Josh Strife Hayes cut a new MMO video yesterday, this one on Secret World.
What's good to take note of here is the following:
- They saw that their original vision wasn't working, so they changed course.
- They still failed to stick the landing on the revision.
Credit to the team for cutting their losses on the pure MMO version of the game as soon as that was apparent. "Fail faster" has a prequesite, and that's the ability to recover from failure, which can be easier to do if you notice it early and move swiftly to ameliorate losses, which is why that catchphrase became a thing. The thing that trips people up, however, is that failing faster is not just about avoiding self-inflicted harm.
The full expression of using failure as a teacher is that you have to learn from the failure, and that means being able to accurately identify what went wrong, how it went wrong, and then correctly rectify that error before trying again. This is where they screwed up.
Sure, leaning into the reality that most MMOs other than the biggest one is going to be a mostly-single player experience is good. Not taking the time to ensure that this shift in player experience plays out properly is a sign that the core reason for the original failure--the inability to address the full matter of the project properly, checking off every last detail to ensure that the machine worked as intended--which is what led this company to abandon this game for all intents and purposes.

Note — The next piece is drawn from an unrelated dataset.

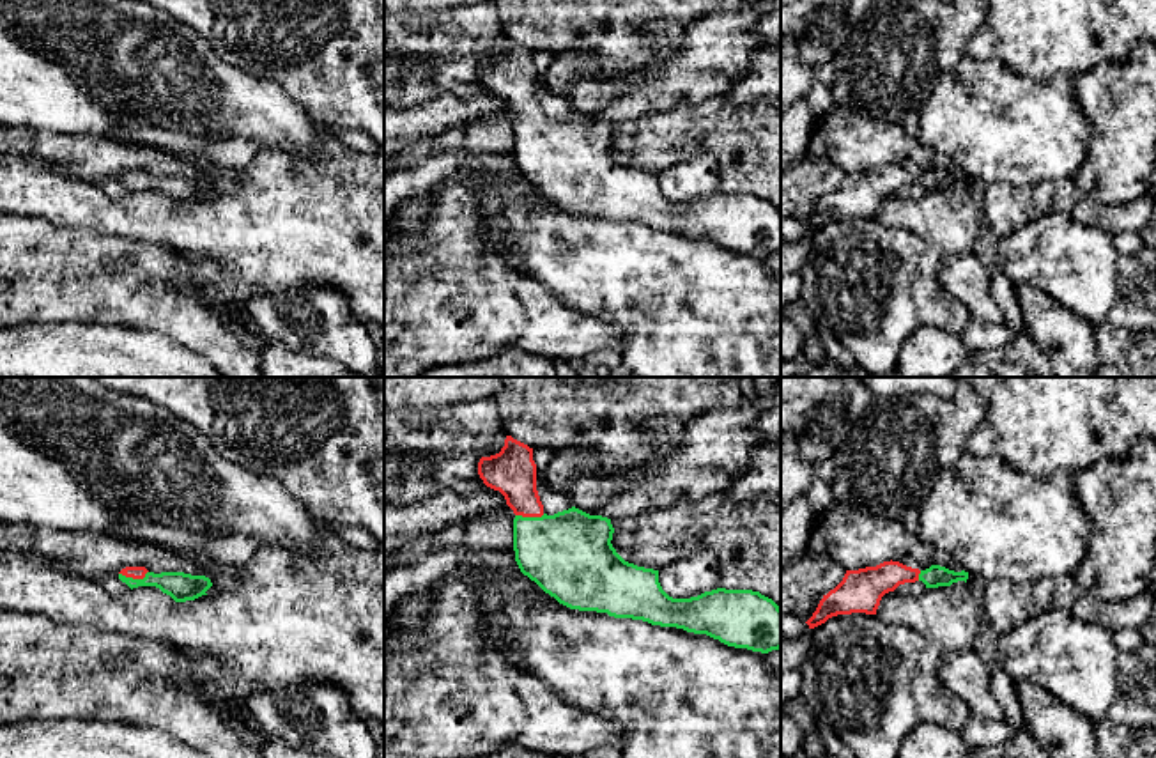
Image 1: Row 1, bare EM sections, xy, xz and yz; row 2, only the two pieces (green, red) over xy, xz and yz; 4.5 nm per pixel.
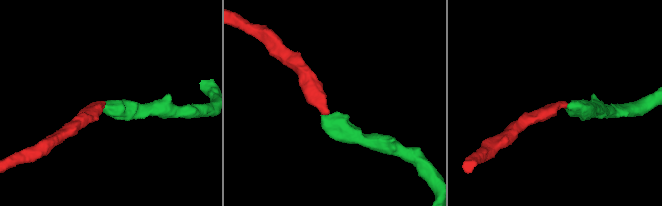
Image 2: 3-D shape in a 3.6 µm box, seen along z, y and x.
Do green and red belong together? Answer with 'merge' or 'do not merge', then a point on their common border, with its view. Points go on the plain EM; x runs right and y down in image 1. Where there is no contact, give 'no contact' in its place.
merge | xy (131, 181)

Yes, this is an abandoned game. It may be available on Steam, but that's some long-tail bullshit; you're never getting the proper attention that games like this require to thrive, and this lack of care will gnaw at you until you crash one time too many and decide "Fuck this for a game of Soldiers" and go play a game made by people that care- like Final Fantasy XIV.
Care matters. Show and it be rewarded.
And you'll see this in every game that disappoints you. The publisher does not care. Maybe the designer doesn't care also. This lack of care translates to a lack of attention, either out of contempt directly or (for publisher-level contempt) refusing to afford the resources required to make it properly.